On some processors you can configure TLB (translation lookaside buffer) entries for address ranges such that each range could have caching enabled or disabled. This way you can disable caching for memory mapped I/O, and still leave caching on for the main block of RAM.
The only PowerPC I've done this on was a PowerPC 440EP (from IBM, then AMCC), so I don't know if all PowerPCs work the same way.
What kind of PPC core is it? The cache control is very different between different cores from different vendors... also, disabling the cache is in general considered a really bad thing to do to the machine. Performance becomes so crawlingly slow that you would do as well with an old 8-bit processor (exaggerating a bit).

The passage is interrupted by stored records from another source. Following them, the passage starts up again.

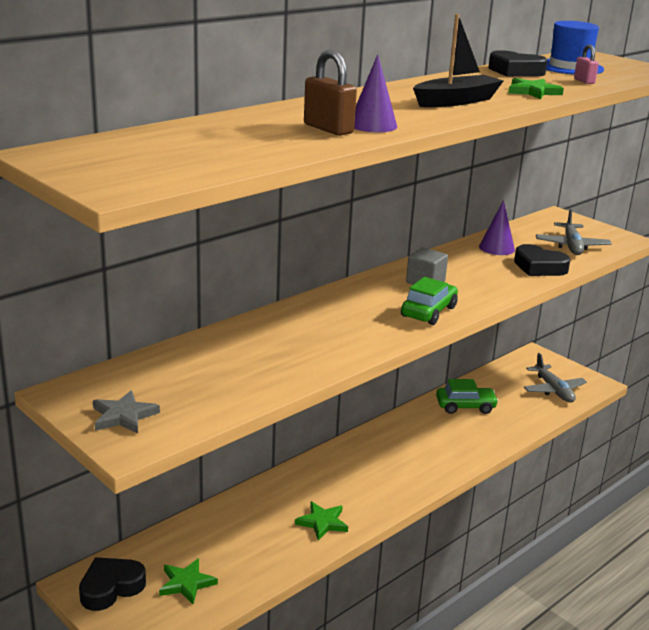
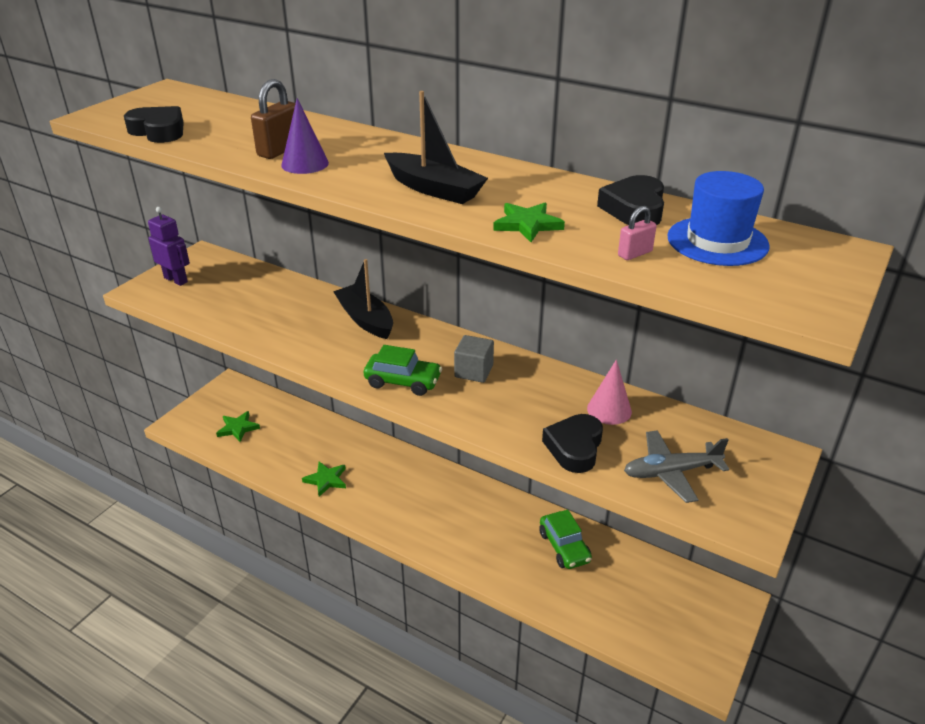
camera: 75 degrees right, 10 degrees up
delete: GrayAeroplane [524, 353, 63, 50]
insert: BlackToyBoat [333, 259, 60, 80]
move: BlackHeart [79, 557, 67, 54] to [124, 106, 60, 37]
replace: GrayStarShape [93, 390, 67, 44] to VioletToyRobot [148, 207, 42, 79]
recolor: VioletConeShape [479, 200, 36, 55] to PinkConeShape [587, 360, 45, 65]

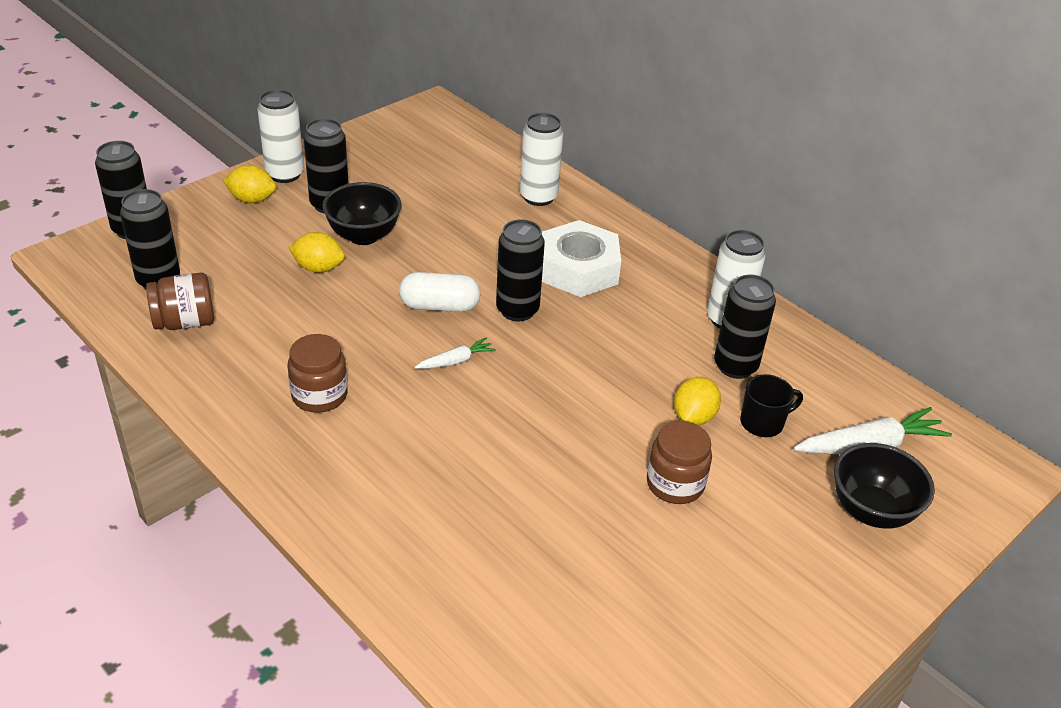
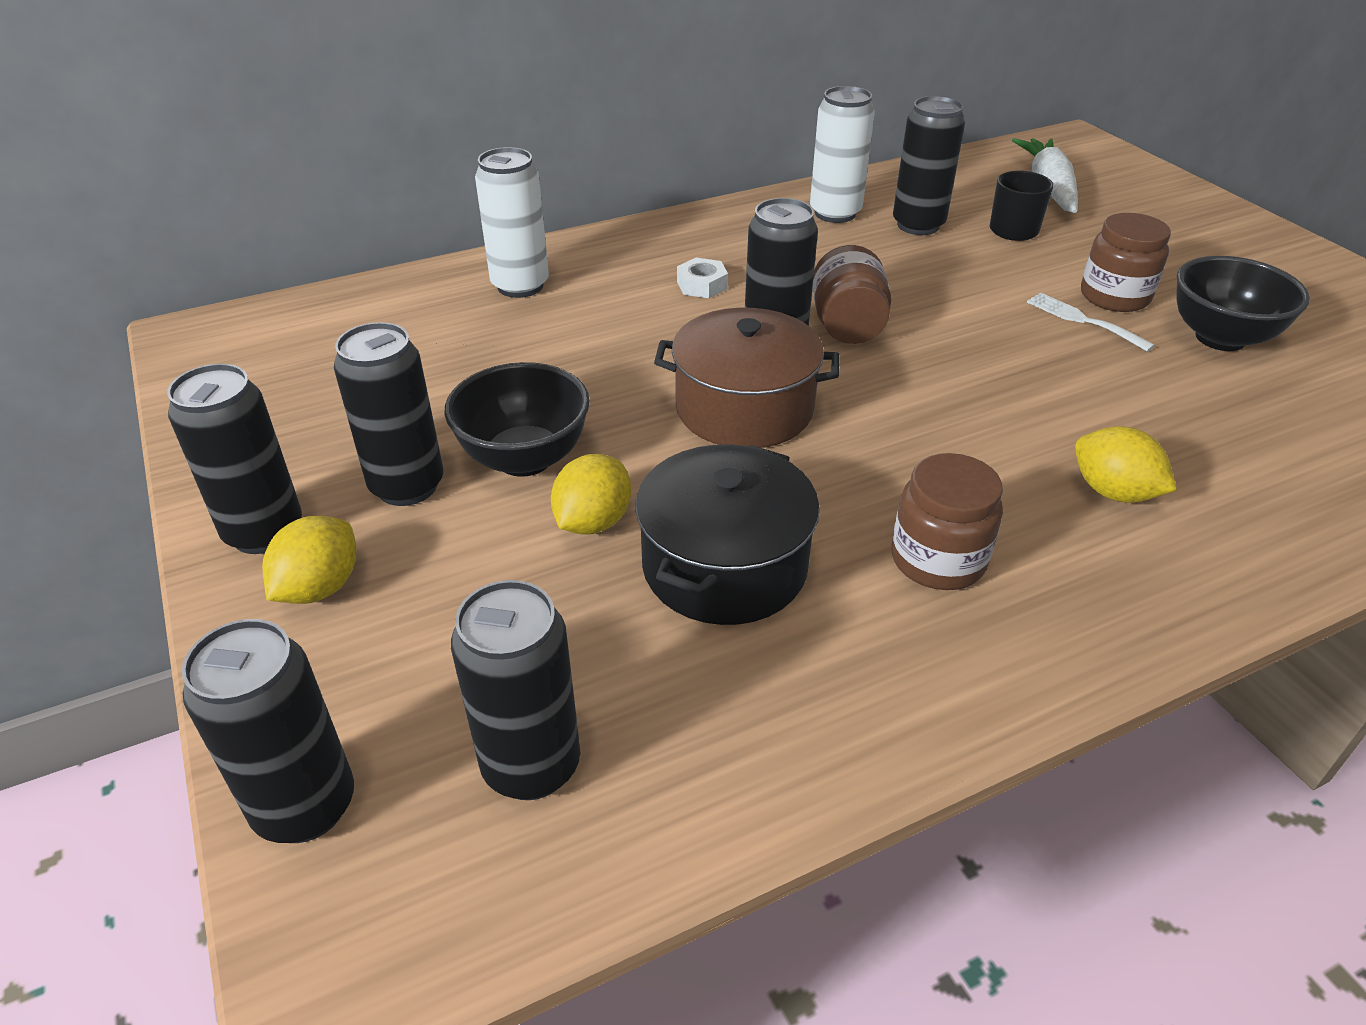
camera: 70 degrees left, 0 degrees up
delete: SnowWhiteRootVegetable [414, 338, 82, 31]
insert: BlackStockpot [636, 445, 184, 180]; SnowWhiteFork [1027, 293, 128, 59]
move: BrownJar [146, 272, 68, 58] to [812, 245, 79, 99]; BrightYellowCitrusFruit [674, 377, 47, 48] to [1075, 426, 102, 77]; BlackDeepDish [834, 443, 101, 85] to [1176, 256, 134, 95]
replace: SnowWhiteCapsule [399, 272, 82, 40] to BrownStockpot [654, 308, 185, 140]
recolor: SnowWhiteCan [257, 90, 47, 93] to BlackCan [167, 363, 135, 191]
resize: SnowWhiteNut [542, 220, 79, 77] = [677, 258, 51, 40] x0.43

Some ARM variants have TCMs, tightly-coupled memories, that work instead of caches, but I am not aware of any PPC variant with that facility.
Maybe a better solution is to keep Level 1 caches active, and use the on-chip L2 caches as statically mapped RAM instead? That is common on modern PowerQUICC devices, at least.
Turning off the cache will do you no good at all. Your execution speed will drop by an order of magnitude. You would never ship a system like this, so its performance under these conditions is of no interest.
To achieve a steady execution speed, consider one of these approaches:
1) Lock some or all of the cache. All current PowerPC chips from Freescale, IBM, and AMCC offer this feature.
2) If it's a Freescale chip with L2 cache, consider mapping part of that cache as on-chip memory.